What is required: Find each line in the records below containing the word "that", and copy those lines out in full.

+++ Source material +++

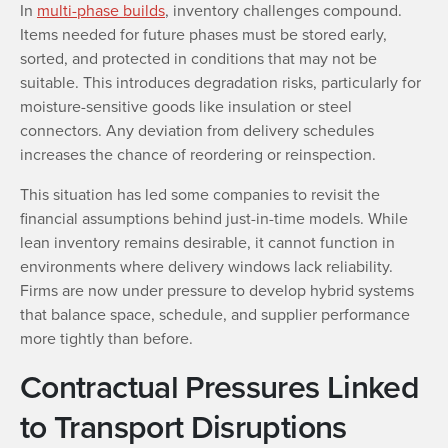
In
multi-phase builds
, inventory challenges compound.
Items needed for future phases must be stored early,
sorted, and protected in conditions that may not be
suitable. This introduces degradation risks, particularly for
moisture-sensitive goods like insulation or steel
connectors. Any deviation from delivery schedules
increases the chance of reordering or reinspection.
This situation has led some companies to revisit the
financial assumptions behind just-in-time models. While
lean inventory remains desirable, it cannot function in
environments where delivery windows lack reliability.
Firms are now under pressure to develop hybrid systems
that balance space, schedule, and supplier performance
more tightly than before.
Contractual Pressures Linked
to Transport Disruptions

+++
+++ Source material +++

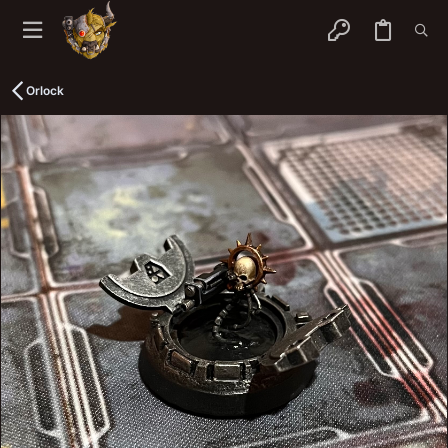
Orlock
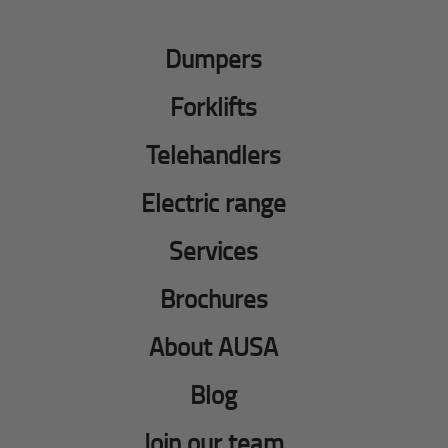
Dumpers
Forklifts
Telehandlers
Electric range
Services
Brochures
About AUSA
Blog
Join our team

+++

Written answer:
sorted, and protected in conditions that may not be
that balance space, schedule, and supplier performance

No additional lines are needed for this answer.